Liebe Mitchristen im Usinger Land,   

„Wie soll das Kind denn heißen?“ Diese Frage beschäftigt sicher die meisten Eltern während einer Schwangerschaft. Und sie werden oft auch von anderen Menschen in ihrem Umfeld danach gefragt.

Für Maria und Josef war es da – zumindest so, wie die Evangelien uns davon berichten – eindeutig. Da heißt es, dass jeweils ein Engel ihnen gesagt hat: „…ihm sollst du den Namen Jesus geben.“ (Mt 1,21 und Lk 1,31) Der Name Ie-sous, der im Hebräischen „JHWH erweist sich als Rettung/Heil/Erlösung“ bedeutet, weist schon darauf hin, welche Botschaft dieses Kind später in die Welt bringen wird.

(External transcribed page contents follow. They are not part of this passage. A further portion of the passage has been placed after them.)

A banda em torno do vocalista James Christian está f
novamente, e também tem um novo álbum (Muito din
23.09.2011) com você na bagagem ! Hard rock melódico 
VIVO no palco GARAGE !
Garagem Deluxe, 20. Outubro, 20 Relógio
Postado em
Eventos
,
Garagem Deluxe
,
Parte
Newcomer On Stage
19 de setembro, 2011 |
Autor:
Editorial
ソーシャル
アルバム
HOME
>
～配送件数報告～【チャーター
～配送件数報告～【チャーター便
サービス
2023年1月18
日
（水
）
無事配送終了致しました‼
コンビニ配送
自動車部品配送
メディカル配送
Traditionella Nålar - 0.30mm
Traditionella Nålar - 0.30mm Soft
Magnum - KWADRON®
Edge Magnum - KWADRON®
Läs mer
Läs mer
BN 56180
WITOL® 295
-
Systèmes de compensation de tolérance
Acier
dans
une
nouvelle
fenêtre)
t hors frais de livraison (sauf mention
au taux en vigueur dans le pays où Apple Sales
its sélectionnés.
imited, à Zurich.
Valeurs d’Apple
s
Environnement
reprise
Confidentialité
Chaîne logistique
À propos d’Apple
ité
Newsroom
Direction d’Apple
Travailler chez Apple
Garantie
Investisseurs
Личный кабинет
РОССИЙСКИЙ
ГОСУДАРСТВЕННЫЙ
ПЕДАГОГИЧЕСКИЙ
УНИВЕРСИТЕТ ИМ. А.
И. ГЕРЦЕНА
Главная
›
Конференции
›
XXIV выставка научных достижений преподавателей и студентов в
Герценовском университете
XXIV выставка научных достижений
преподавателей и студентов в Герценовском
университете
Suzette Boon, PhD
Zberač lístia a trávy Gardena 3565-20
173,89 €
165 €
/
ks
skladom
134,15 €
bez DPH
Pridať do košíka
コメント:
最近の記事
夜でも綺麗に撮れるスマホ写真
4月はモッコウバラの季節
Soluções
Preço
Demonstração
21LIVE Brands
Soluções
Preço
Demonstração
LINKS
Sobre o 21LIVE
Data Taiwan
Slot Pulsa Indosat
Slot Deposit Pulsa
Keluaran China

Wenn wir an Weihnachten die Geburt des Kindes Jesus feiern und uns im Advent darauf vorbereiten, könnten wir uns eben diese Frage stellen: „Wie soll das Kind denn heißen?“ Sein biblischer Name ist eindeutig. Aber welchen Namen würde ich ihm denn ganz persönlich geben? Ist er mein Retter, der mir Heil und Erlösung bringt? Wie sieht meine eigene Sehnsucht aus? Welcher Name würde meine Beziehung zu Jesus am besten ausdrücken?

Das Stundengebet der Klöster kann uns bei der Namensfindung vielleicht eine Hilfe sein. An den Tagen ab dem 17.Dezember wird in der O-Antiphon, einem besonderen Vers im abendlichen Lob der Vesper, Jesus mit biblischen Bildern angesprochen. Wie ein Sehnsuchtsruf erklingen dort die Namen, mit der Bitte, dass er doch kommen möge: 

„O Weisheit – O Herr – O Wurzel Jesse – O Schlüssel Davids – O Aufgang – O König – O Immanuel …. Komm!“

Auf den ersten Blick mögen diese Namen veraltet oder ungewöhnlich scheinen. Es lohnt sich aber, einen zweiten Blick darauf zu werfen, sich mit diesen Namen auseinanderzusetzen, sie zu meditieren. Hier lade ich herzlich ein zu einem Projekt im Advent. Näheres dazu finden Sie auf einer der folgenden Seiten im Pfarrbrief.

Ich wünsche Ihnen, dass der Advent eine Zeit der Namensfindung wird: Wie soll das Kind für mich ganz persönlich heißen? Wie könnte meine eigene O-Antiphon lauten? „O - … Komm!“

Möge an Weihnachten und darüber hinaus unsere persönliche Beziehung zu Jesus immer mehr wachsen.